[ページ本文]
○ ○ ○ ○ ○
2017年10月8日日曜日

麻植の系譜:願勝寺編(1)

麻植の系譜(1)
麻植の系譜(2)
麻植の系譜(3)
麻植の系譜(4)
麻植の系譜(5)
麻植の系譜(追記)
に続きます。

願勝寺(真言宗)
徳島県美馬市美馬町願勝寺8

平安時代、崇徳上皇に仕えた阿波内侍が上皇の菩堤を弔うため都に建てた願勝寺を、母の生国の阿波の維摩寺(奈良時代建立)に移し願勝寺となる。その後、歴代守護や藩主の庇護を受け郡内を代表する寺院となる。国登録有形文化財である八脚門(明治時代)、天竜寺と同一手法の滝組の県指定名勝「願勝寺庭園」(室町時代)、県内最古の博物館「美馬郷土博物館」がある。 wikipedia

【略縁起】
歴史は古く奈良時代にさかのぼり,はじめ維摩寺、のち福明寺と称し、平安時代の後期、保元の乱の後、崇徳上皇皇紀阿波内侍の願により願勝寺と改める。守護小笠原長房の祈願所、細川氏の祈願寺など歴代国主の尊崇をうけ蜂須賀氏入国の節には方八町御免池、郡中出家取締となる。十六代住職真上人は南朝方に味方して暗殺され、二十五代快上人は阿波の法茸騒動の時反対運動の先頭に立ち、三千人の山伏を動員してその野望を押え、幕末には四十四代美馬君田が勤皇の志士として活躍し、その功により正五位を贈られるなど積極的にその時代に生きた住職もあり、現住職で四十九代目になる。
本堂北側の庭園は池泉式枯山水の庭園で滝石の石組が注目され薄い板状の青石を水落とし石とした石滝は、天竜寺庭園とよく似ているといわれ、徳島県の名勝に指定されている。県指定の文化財としては、聖来迎図があり、又、境内には美馬郷土博物館があり、国指定の段の塚穴、同じく指定の郡里廃寺後の出土品等多数展示してある。
新四国曼荼羅霊場 HPより



 寺前の略寺史にはご覧のように
「當寺は忌部五十麿の草創にして
 阿波八門首の一寺なり。」
との記載があります。
奈良時代に、いわゆる忌部氏の一人「忌部五十麿」が創起したということは、上記の説明からもわかると思いますし、
麻植の系譜(追記)
でも書かせていただいた、崇徳上皇皇妃「阿波内侍(あわのないし)」由縁の寺であることも知られております。
では、「忌部五十麿」とは誰で、何故「願勝寺」を建立したか、などなど阿波で忌部氏を知る者としては気になってくるではありませんか。
○ ○ ○ ○ ○
(記録したデータ)
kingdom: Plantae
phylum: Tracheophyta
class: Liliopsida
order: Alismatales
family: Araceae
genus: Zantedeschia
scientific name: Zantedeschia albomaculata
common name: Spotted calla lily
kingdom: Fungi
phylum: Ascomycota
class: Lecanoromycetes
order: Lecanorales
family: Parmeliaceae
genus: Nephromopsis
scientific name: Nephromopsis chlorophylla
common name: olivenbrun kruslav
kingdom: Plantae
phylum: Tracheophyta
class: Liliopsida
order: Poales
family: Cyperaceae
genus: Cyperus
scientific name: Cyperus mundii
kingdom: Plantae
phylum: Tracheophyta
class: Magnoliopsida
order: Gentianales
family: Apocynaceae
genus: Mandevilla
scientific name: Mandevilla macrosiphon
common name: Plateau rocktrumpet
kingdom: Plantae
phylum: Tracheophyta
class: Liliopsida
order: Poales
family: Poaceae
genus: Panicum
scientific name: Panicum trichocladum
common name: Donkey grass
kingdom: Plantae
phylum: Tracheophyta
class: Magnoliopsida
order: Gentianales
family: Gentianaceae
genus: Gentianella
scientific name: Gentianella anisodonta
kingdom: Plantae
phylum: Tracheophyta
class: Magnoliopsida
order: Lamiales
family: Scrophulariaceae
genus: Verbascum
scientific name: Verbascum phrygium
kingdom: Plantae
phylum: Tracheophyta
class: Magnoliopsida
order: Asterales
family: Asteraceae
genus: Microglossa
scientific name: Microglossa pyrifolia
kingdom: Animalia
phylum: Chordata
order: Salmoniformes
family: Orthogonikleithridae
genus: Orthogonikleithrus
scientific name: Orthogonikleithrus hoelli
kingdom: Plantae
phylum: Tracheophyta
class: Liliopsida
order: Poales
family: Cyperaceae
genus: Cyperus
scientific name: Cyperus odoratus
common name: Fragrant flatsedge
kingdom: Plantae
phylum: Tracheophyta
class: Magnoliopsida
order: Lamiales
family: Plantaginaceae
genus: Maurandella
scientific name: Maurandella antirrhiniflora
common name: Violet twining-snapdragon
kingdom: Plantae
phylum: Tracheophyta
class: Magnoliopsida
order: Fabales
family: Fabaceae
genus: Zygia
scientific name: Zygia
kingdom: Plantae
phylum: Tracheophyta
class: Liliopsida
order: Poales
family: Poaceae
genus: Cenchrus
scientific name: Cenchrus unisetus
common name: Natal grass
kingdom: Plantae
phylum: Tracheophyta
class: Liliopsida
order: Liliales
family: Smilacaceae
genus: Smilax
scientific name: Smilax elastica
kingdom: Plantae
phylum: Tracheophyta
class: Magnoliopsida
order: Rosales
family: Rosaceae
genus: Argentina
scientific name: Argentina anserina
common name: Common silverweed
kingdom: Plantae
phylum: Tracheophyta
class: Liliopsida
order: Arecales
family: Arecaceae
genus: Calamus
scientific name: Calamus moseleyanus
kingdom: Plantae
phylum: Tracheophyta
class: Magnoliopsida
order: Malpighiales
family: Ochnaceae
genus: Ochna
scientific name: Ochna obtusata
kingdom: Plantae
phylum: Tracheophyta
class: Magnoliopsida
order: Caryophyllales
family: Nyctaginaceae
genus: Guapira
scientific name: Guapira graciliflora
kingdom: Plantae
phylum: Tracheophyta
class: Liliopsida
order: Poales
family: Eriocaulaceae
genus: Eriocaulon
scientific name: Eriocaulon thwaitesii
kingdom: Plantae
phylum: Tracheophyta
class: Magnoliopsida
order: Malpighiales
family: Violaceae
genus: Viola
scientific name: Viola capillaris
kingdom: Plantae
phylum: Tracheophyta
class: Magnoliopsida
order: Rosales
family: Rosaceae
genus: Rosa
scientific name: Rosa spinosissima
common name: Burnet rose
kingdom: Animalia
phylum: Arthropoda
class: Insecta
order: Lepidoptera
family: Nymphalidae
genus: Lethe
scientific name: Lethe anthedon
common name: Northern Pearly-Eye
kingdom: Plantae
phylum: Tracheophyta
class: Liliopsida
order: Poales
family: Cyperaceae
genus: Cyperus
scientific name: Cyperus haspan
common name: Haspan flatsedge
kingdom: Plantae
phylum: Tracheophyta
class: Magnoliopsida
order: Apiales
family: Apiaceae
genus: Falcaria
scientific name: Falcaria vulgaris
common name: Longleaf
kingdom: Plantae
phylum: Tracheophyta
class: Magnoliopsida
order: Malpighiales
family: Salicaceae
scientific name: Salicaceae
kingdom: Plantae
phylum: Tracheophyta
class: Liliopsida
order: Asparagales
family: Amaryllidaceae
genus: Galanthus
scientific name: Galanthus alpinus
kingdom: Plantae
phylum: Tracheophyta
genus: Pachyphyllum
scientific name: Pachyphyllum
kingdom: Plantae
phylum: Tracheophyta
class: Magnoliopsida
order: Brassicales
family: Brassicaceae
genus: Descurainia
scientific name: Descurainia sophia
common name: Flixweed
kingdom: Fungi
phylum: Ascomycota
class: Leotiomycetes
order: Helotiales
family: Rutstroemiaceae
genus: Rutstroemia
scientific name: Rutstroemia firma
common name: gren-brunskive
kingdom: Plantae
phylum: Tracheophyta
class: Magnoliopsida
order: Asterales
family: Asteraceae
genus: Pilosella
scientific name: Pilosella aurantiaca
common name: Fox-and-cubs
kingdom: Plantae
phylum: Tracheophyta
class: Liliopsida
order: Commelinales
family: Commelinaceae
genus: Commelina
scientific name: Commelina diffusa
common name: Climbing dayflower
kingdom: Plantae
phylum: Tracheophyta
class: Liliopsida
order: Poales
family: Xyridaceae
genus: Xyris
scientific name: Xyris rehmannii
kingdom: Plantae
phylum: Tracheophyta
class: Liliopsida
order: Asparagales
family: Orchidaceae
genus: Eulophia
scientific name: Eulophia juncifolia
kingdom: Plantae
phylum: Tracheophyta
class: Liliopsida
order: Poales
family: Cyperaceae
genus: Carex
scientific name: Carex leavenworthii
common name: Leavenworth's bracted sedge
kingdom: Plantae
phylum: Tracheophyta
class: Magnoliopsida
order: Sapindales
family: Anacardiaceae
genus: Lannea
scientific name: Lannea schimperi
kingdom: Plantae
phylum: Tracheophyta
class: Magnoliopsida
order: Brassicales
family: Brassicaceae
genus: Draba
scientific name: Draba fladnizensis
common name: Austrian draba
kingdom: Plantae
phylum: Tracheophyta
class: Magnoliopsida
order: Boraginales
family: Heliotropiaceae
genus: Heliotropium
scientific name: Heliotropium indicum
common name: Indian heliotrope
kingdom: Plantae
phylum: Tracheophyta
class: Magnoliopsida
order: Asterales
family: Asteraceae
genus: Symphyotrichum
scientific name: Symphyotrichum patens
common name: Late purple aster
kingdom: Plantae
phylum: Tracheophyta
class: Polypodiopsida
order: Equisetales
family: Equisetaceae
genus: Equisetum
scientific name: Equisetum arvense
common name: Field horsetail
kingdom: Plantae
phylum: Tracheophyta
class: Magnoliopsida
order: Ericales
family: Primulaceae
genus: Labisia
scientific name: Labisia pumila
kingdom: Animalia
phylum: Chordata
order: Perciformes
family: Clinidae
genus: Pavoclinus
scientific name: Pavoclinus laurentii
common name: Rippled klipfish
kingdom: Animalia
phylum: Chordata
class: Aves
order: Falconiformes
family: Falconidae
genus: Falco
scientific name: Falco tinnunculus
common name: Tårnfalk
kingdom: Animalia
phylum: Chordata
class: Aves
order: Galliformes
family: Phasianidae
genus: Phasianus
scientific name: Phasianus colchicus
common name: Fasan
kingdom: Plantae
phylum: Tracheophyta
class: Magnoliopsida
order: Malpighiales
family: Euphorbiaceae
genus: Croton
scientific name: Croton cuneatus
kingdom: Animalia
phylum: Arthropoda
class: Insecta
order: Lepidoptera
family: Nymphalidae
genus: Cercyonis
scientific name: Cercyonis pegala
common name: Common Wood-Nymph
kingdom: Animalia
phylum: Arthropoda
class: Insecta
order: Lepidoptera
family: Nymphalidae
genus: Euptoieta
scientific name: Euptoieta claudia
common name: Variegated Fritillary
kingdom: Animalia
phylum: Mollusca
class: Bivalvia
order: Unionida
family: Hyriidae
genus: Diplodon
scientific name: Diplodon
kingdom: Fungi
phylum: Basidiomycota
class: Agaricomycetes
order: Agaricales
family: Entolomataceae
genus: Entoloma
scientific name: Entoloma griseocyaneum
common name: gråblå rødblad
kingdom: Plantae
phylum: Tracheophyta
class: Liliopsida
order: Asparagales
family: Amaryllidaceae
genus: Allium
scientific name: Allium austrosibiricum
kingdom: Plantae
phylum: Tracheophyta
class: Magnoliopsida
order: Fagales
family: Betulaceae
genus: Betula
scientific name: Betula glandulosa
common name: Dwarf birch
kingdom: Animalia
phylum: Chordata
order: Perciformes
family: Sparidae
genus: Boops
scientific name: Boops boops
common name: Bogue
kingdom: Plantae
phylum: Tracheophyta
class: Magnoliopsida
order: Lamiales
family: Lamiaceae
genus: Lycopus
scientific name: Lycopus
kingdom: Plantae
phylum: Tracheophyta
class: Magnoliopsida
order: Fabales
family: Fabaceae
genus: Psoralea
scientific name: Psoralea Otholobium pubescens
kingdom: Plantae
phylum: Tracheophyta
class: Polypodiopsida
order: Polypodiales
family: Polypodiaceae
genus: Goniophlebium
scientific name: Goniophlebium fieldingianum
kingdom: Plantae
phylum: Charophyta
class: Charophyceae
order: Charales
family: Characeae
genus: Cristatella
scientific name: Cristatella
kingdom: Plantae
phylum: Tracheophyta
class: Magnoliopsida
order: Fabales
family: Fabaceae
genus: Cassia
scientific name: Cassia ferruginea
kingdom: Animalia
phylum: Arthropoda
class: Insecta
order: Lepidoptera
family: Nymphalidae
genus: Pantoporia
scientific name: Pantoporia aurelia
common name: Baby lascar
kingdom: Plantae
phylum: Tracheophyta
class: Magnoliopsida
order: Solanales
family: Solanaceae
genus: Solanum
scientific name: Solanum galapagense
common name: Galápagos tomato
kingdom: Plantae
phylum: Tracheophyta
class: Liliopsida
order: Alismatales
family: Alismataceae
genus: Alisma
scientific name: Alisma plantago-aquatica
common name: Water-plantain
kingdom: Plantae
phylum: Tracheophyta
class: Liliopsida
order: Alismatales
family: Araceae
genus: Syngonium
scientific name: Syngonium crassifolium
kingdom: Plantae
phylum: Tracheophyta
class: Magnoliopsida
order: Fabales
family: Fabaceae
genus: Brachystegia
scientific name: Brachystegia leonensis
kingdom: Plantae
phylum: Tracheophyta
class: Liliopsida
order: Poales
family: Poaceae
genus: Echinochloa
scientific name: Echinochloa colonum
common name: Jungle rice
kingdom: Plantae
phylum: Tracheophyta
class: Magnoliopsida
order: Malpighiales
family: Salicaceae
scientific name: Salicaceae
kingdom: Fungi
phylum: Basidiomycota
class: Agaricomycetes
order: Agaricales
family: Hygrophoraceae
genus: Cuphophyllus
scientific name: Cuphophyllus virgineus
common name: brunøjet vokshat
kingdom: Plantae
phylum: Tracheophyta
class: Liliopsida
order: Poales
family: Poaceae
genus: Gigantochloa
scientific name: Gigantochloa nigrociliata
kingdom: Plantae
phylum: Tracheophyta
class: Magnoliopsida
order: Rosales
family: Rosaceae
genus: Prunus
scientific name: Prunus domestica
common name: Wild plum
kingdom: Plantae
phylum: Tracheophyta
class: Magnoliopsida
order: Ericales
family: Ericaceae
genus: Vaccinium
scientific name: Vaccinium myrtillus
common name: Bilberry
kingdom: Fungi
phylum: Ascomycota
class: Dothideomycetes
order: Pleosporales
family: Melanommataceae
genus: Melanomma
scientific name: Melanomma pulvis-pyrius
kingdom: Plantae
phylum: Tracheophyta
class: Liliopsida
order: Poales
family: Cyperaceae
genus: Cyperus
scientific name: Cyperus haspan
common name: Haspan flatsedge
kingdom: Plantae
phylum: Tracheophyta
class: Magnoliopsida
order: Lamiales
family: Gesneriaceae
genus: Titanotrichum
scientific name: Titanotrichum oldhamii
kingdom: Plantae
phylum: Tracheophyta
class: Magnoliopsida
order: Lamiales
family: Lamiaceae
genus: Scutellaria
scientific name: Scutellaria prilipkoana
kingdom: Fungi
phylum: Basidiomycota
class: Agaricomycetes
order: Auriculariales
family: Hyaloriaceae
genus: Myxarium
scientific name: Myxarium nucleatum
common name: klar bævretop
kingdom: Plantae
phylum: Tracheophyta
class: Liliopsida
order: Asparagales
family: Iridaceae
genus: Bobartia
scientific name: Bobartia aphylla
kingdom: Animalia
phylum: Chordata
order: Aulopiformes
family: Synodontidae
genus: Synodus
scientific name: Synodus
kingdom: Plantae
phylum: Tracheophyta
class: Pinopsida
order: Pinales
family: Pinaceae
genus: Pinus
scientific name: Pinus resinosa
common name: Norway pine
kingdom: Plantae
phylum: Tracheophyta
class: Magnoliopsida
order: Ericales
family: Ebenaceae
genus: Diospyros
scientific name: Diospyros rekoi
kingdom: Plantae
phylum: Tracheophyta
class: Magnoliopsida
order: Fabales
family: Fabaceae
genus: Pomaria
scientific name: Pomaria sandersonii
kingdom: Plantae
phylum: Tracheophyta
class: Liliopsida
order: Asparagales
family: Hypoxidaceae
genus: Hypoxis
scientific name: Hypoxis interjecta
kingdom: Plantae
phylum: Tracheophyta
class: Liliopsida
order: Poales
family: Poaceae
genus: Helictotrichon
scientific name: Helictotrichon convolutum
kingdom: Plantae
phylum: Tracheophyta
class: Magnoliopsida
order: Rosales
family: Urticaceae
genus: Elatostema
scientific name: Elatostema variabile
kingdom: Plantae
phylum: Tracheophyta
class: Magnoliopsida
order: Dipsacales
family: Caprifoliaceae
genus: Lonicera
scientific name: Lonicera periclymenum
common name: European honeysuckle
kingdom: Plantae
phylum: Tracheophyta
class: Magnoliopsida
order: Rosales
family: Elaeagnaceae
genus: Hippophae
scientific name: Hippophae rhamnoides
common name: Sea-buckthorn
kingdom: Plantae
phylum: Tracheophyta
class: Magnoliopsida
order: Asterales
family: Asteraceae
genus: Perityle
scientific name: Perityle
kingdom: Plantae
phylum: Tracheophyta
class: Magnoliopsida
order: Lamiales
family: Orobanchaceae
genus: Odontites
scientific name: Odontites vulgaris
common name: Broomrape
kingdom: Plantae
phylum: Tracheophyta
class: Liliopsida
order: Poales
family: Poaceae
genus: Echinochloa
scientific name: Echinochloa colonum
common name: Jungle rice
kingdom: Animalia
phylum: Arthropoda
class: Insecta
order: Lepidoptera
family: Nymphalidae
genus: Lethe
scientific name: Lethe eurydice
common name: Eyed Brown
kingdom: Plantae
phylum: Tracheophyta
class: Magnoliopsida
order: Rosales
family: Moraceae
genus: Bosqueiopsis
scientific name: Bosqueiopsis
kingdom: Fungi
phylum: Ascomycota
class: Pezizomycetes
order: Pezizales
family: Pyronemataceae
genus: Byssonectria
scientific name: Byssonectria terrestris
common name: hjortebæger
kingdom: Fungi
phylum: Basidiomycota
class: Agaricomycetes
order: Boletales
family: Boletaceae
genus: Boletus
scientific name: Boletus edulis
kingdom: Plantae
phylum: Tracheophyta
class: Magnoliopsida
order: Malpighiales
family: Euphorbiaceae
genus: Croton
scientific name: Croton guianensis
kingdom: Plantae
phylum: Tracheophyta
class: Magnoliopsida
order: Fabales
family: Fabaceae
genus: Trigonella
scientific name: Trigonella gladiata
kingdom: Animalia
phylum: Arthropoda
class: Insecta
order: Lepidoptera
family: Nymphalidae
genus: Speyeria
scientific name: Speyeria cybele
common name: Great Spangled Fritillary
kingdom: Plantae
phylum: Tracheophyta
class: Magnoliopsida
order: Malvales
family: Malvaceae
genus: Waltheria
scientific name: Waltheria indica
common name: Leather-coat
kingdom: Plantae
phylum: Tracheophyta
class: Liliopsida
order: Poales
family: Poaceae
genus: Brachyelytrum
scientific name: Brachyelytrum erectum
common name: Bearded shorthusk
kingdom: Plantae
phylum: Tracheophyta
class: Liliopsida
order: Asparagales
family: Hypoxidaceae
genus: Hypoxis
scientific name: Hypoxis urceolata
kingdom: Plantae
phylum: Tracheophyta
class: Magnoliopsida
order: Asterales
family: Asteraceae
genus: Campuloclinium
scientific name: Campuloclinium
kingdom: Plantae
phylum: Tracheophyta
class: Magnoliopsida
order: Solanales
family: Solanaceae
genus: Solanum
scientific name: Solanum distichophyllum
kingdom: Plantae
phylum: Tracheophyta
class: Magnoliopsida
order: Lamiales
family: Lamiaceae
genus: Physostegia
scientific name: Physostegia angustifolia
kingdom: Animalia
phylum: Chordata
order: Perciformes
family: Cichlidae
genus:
○ ○ ○ ○ ○
[やること A]
ページ本文によると、願勝寺はこれまでにどんな寺の名前で呼ばれてきましたか。出てくる順にすべて挙げてください。
[やること B]
ページ本文をもとに、次の問いに短く答えてください。
(i) 願勝寺の所在地はどこですか。
(ii) 今の住職は何代目ですか。
(iii) 二十五代快上人が動員した山伏は何人ですか。
[やること C]
ページ本文では、四十四代美馬君田が正五位を贈られたのはなぜだと説明されていますか。1〜3文で答えてください。

[解答例 A]
維摩寺、福明寺、願勝寺

[解答例 B]
(i) 徳島県美馬市美馬町願勝寺8
(ii) 四十九代目
(iii) 三千人

[解答例 C]
美馬君田は、幕末に勤皇の志士として活躍しました。その功によって正五位を贈られました。